Cette verticalité industrielle se poursuit avec Summon, startup de Physical AI humanoïde pour l’entreprise, qui développe son propre robot, sa couche logicielle et l’intègre chez des clients dans la propreté et le manufacturing. Tinentale Caleno travaille sur l’amélioration de l’efficacité opérationnelle des machines industrielles existantes grâce à des ajustements en temps réel des points de consigne. Verne AM, enfin, démocratise l’impression de polymères haute performance comme le PEEK et le PEKK, destinés à remplacer le métal dans des applications critiques.
La santé et la biotech ne sont pas en reste. Health-biotech accueille Advanced Care Technologies, qui développe Digi’Skin, un dispositif médical non invasif de restitution sensorielle pour aider les personnes amputées ou atteintes d’hypoesthésies à retrouver le sens du toucher. e-miRgency propose un instrument de diagnostic in vitro permettant la détection directe et la quantification absolue des microARN dans le sang lors de biopsies liquides. NOETICA Pharma, spin-off du CEA, développe un candidat médicament first-in-class destiné à protéger et réparer le cerveau de nouveau-nés atteints d’encéphalopathie hypoxique-ischémique.
La sélection santé est complétée par Papilio.bio, qui développe une solution de dépistage du HPV à domicile, Persea, qui travaille sur un traitement de nouvelle génération contre les cancers solides, et ZebraMed, qui construit un Foundation Model pour décoder les mécanismes biologiques humains à partir d’une plateforme robotique agentique utilisant des larves de poisson zèbre comme capteurs de réponse biologique.
Ce qui frappe dans cette sélection, c’est moins l’effet catalogue que la cohérence d’ensemble. Ces 24 startups racontent une deeptech qui sort du laboratoire pour aller chercher le terrain : usines, hôpitaux, chaînes logistiques, infrastructures énergétiques, systèmes de défense, sols agricoles, lignes industrielles, décisions critiques. Une deeptech moins “waouh” que “utile”, moins démo que déploiement.

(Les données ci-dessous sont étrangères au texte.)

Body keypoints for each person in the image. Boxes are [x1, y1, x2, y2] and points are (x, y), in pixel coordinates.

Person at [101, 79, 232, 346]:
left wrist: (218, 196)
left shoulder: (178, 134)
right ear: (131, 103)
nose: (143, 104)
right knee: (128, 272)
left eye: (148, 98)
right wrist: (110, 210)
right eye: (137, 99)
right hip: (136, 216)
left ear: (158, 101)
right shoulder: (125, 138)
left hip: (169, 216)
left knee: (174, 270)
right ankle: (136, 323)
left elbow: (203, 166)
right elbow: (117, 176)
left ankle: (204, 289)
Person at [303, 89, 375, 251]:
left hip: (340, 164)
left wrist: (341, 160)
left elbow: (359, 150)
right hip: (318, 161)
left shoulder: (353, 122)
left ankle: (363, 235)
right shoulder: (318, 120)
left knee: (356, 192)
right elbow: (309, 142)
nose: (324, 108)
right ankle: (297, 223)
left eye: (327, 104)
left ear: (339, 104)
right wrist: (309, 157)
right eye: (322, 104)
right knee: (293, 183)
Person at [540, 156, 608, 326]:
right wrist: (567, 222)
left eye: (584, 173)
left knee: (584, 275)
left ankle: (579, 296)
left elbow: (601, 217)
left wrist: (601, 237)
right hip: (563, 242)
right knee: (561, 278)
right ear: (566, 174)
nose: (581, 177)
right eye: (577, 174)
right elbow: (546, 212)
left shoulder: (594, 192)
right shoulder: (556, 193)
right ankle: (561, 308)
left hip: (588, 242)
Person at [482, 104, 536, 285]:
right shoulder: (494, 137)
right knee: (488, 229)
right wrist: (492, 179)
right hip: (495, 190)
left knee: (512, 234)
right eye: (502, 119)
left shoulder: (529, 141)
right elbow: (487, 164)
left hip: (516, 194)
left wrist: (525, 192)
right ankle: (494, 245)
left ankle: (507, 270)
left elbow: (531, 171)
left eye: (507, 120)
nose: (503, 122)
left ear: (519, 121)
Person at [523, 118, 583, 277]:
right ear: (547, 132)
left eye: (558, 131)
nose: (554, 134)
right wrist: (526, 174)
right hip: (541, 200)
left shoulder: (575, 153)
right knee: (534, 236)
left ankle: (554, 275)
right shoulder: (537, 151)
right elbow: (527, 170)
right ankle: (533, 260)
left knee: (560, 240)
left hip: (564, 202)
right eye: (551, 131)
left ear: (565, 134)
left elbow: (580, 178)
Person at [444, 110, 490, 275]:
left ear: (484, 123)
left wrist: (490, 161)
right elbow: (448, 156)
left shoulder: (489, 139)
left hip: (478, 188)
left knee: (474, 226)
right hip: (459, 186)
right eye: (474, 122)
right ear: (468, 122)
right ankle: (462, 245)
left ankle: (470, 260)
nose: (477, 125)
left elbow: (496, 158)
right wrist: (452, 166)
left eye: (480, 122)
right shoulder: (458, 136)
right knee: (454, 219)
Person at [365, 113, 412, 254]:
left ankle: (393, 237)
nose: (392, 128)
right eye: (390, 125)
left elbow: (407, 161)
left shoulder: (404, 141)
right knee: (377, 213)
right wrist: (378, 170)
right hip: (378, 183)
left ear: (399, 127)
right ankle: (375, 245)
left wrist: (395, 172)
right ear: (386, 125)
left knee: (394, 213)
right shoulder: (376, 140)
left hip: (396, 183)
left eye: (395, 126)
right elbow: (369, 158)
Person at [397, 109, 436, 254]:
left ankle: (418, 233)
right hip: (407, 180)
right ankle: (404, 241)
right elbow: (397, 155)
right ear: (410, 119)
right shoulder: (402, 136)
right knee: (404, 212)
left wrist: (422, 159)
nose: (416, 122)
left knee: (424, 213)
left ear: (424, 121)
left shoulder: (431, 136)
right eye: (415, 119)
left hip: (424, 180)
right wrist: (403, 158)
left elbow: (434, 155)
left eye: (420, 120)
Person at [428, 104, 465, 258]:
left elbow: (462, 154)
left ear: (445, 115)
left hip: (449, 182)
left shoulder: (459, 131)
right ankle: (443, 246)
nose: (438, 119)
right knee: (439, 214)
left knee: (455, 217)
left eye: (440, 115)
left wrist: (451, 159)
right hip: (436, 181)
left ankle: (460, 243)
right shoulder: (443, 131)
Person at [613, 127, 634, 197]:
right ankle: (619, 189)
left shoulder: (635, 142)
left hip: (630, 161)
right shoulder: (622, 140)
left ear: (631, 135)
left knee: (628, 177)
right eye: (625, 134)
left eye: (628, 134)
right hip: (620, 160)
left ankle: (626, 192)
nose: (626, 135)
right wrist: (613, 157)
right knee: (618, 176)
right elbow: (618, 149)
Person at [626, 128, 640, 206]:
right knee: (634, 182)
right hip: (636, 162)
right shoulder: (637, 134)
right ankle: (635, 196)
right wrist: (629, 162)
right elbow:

Pour les investisseurs, SPRING 120 offre un raccourci rare vers des dossiers qualifiés. Pour les industriels, c’est une opportunité de repérer des technologies susceptibles de transformer un métier, une chaîne de production ou une offre. Pour les startups, c’est un moment de visibilité, de connexions et, potentiellement, d’accélération.
Rendez-vous le 2 juin 2026, de 9h à 17h, au Renault Group Technocentre à Guyancourt, pour découvrir les 24 startups sélectionnées, assister aux pitchs et prendre le pouls de la deeptech Paris-Saclay.
La deeptech rencontre le business. Et cette fois, elle arrive avec 24 bonnes raisons de s’y intéresser.